• **Study material**
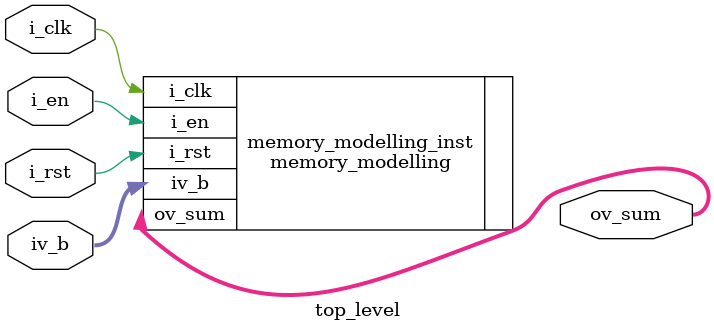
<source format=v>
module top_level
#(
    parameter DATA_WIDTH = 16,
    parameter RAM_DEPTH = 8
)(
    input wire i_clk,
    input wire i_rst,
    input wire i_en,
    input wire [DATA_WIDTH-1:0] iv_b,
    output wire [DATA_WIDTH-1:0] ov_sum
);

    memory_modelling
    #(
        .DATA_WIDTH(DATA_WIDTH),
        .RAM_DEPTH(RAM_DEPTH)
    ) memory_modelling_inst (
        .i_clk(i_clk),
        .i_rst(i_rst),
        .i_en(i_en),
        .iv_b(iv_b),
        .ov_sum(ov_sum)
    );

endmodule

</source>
==
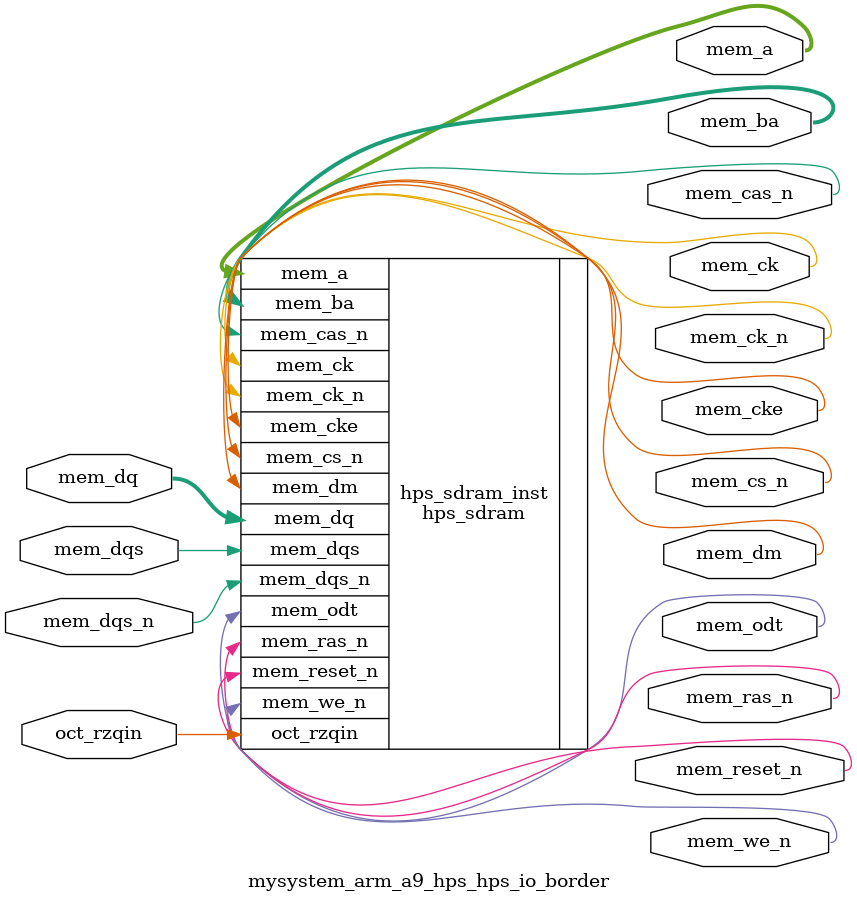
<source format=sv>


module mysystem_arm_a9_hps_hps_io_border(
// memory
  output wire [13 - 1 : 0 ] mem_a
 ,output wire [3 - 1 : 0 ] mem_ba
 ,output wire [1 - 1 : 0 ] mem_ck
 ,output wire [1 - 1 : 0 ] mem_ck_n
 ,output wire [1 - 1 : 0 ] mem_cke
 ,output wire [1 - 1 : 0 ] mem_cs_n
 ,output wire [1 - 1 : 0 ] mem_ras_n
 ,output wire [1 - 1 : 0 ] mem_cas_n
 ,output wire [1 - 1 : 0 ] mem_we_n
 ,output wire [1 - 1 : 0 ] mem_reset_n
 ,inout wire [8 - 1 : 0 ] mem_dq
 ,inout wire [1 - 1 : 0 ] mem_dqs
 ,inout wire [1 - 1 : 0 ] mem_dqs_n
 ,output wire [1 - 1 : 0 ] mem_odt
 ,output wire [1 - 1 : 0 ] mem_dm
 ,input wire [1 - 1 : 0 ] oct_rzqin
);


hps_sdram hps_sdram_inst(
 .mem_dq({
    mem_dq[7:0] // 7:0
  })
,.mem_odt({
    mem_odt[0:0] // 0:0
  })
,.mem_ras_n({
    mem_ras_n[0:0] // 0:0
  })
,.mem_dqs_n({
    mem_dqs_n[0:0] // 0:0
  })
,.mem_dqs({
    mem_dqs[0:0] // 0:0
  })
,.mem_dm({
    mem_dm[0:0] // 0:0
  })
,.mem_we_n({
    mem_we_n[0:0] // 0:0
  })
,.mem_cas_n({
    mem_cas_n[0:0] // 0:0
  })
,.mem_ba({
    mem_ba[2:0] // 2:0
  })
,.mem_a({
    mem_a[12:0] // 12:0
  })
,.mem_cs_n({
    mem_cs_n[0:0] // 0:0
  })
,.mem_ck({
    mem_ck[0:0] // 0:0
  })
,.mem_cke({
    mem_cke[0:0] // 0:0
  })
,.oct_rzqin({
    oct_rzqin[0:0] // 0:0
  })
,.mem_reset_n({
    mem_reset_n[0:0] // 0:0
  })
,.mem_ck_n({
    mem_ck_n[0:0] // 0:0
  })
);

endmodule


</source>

• **Brief**
Among these entries, how many lines include the string "parameter"? Reply with the number by itself.

• **Task solution**
2